Делать нечего: я прихватил с собой одну из книг - посмотрю дома, сунул её за пазуху и тем же путём выбрался обратно.
- Ну чего там, боярин?
- Мертвецы.
Федька шарахнулся от меня, как от прокажённого, и перекрестился.
- Смелый ты, боярин.
- Это почему?
- Где мертвые в подземелье, там духи могут быть али ещё хуже - демоны. Сроду в подземелье не полезу, человек - создание Божие, и жить должен на земле, а не аки червь - в земле, солнца не видя.
- Так ведь по делу я, не по своему хотению.
- Всё равно страшно.
- Знал бы ты, как я испугался, когда на меня мёртвый рыцарь в латах напал.
- Ужасть какая, а ты говоришь - демонов нету. В церковь тебе сходить надо, от скверны да нечистого духа очиститься.

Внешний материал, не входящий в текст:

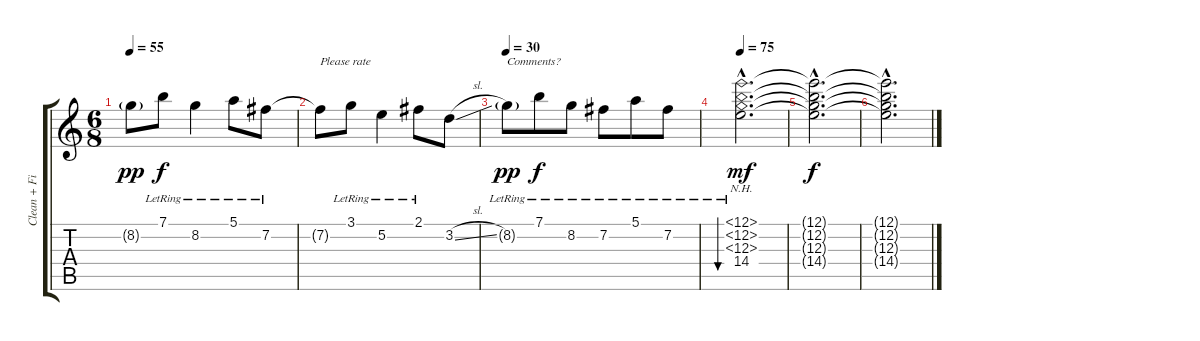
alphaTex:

\track ("Clean + Fills" "Clean + Fi") {instrument electricguitarjazz}
\staff {score tabs}
\tuning (E4 B3 G3 D3 A2 E2) {hide}
\ts (6 8)
\tempo 55
\clef g2
\ks c
8.2{g}.8{dy pp} 7.1{lr}.8{dy f} 8.2{lr}.4 5.1{lr}.8 7.2{lr}.8 |
7.2{t}.8{txt "Please rate"} 3.1{lr}.8 5.2{lr}.4 2.1{lr}.8 3.2{sl}.8 |
\tempo 30
8.2{g lr}.8{txt "Comments?" dy pp} 7.1{lr}.8{dy f} 8.2{lr}.8 7.2{lr}.8 5.1{lr}.8 7.2{lr}.8 |
\tempo 75
(12.1{nh hac lr} 12.2{nh hac lr} 12.3{nh hac} 14.4{hac}).2{d bu 120 dy mf volume 2} |
(12.1{hac t} 12.2{hac t} 12.3{hac t} 14.4{hac t}).2{d dy f} |
(12.1{hac t} 12.2{hac t} 12.3{hac t} 14.4{hac t}).2{d}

- После, Федька. Вот выполню тяготу, тогда и в церковь можно, а сейчас к плотнику едем.
Мы поскакали в мою деревню, благо - путь недалёкий. Заказал я плотнику сделать ящики, пусть даже и берёзовые. Указал размеры - рукой, на глаз. А ещё крышку дощатую, квадратную, со стороной в две сажени - надобно колодец закрывать. Не дай Бог - человек оступится, или зверь попадёт. Сроку плотнику для исполнения заказа дал три дня.
Мы же с Федькой вернулись в город, и я на торгу заказал ещё с десяток ящиков.